Court upholds Georgia city's cash bail policy

A federal appeals court has ruled that a Georgia city's practice of jailing people accused of low-level crimes who can't afford to pay bail is constitutional.

The 11th U.S. Circuit Court of Appeals in Atlanta in a 2-1 decision this week upheld the city of Calhoun's policy, saying it doesn't violate due process rights to jail people for up to 48 hours before they see a judge who can rule whether they are too poor to pay bail.

The Southern Center for Human Rights sued on behalf of Maurice Walker, who spent six days in jail after he was arrested in September 2015 on a charge of walking while intoxicated. Walker lived on $540 a month in Social Security disability benefits and couldn't afford the offense's preset $160 bail to avoid jail before his first court appearance.

Walker's lawyers argue the cash bail system allows people with money to go free while the poor languish in jail until they appear in court.

At the time of his arrest, the city used a money bail system in which bond amounts were based on the amount of the fine that would be due if the person was found guilty, plus fees. Anyone who could afford to pay was allowed to go free, while those who couldn't had to wait until a court hearing the Monday after their arrest.

After Walker's suit was filed, the city's municipal court changed its policy. The new policy still allows people who can pay bail to be released immediately. Those who can't afford to pay right away must have a bail hearing with a court-appointed lawyer within 48 hours of arrest and will be freed without paying bail if they can prove they are indigent.

The appeals court upheld the revised policy.

U.S. Circuit Judge Diarmuid O'Scannlain wrote in the majority opinion that under that policy, "Walker and other indigents suffer no 'absolute deprivation' of the benefit they seek, namely pretrial release. Rather, they must merely wait some appropriate amount of time to receive the same benefit as the more affluent."

Authorities can presumptively hold someone for 48 hours without even proving they have evidence he has committed a crime, so it's reasonable that they could take that same amount of time to set bail for someone when they do have probable cause, O'Scannlain wrote.

In a biting dissent, U.S. Circuit Judge Beverly Martin noted that the U.S. Supreme Court has "repeatedly recognized that wealth-based detention is not permitted by our Constitution."

"Consider two people, one who has money and the other who does not. They are arrested for the same crime at the same time under the same circumstances," and both would have the same bail amount set under the policy, she wrote. "The person who has money pays it and walks away."

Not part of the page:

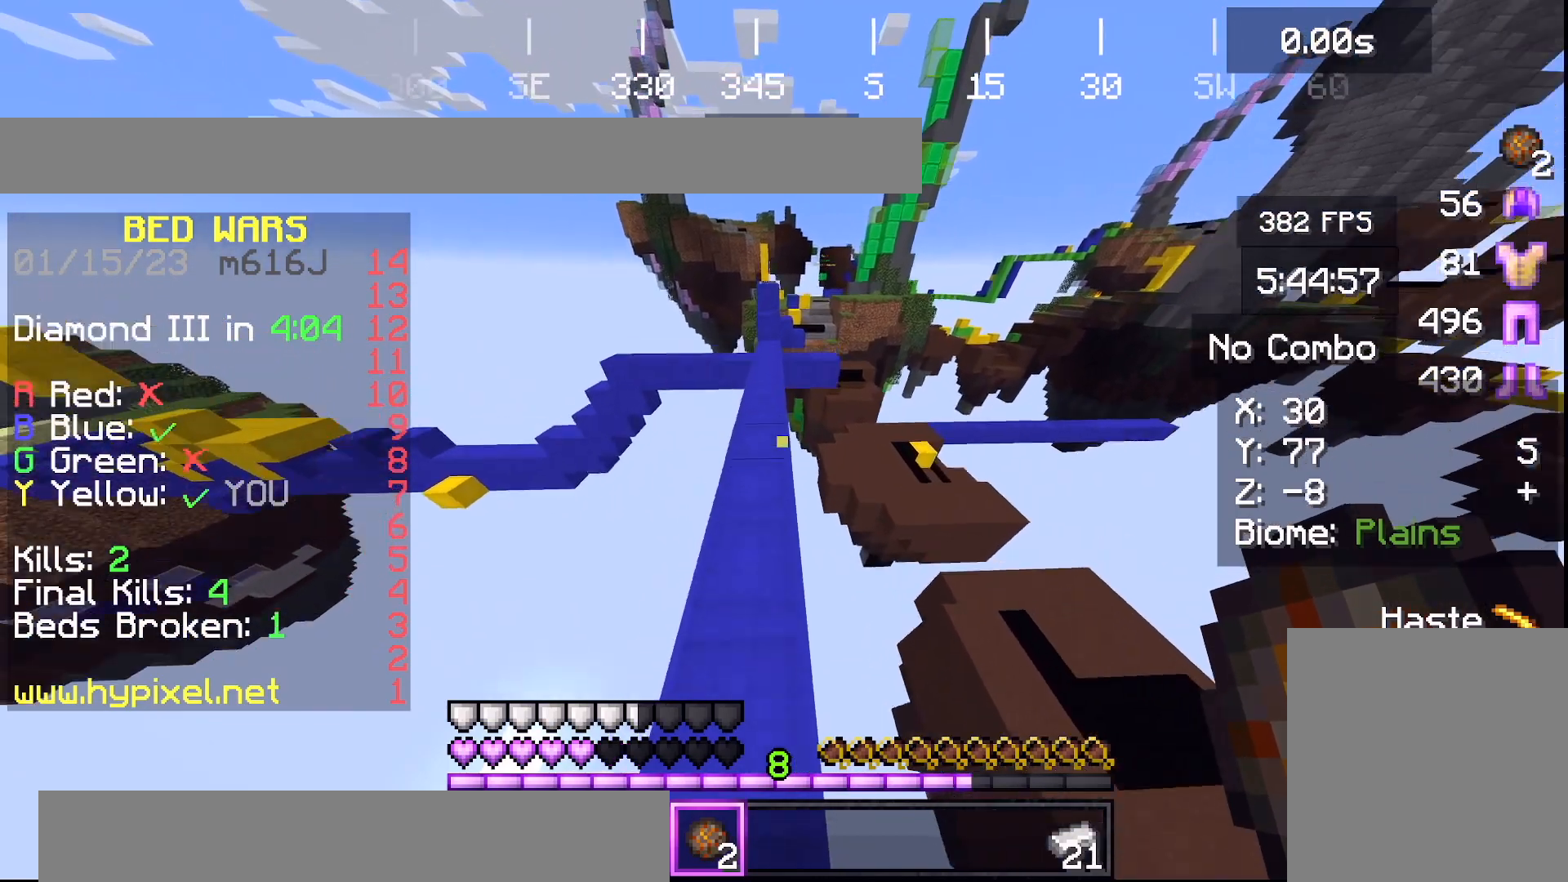
{"keys": ["w"], "events": [[133, "space", "up"]]}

The commercial bail industry, which had joined Calhoun in defending cash bail policies, hailed Wednesday's ruling as a milestone victory.

"We take enormous satisfaction that we have prevailed in our historic defense of America's bail system," said Jeff Clayton, Executive Director of the American Bail Coalition. "We never doubted the constitutionality of bail and bail schedules."

The Southern Center took some solace, saying in an emailed statement that "at the very least, jurisdictions that detain arrestees for longer than 48 hours before conducting an inquiry into ability to pay bail would be wise to revise their money bail policies."

But the organization argues that a "better, more morally defensible, and economically sound response would be to follow the lead of jurisdictions as diverse as Chicago, New Orleans, Nashville, and Atlanta in eliminating wealth-based detention all together."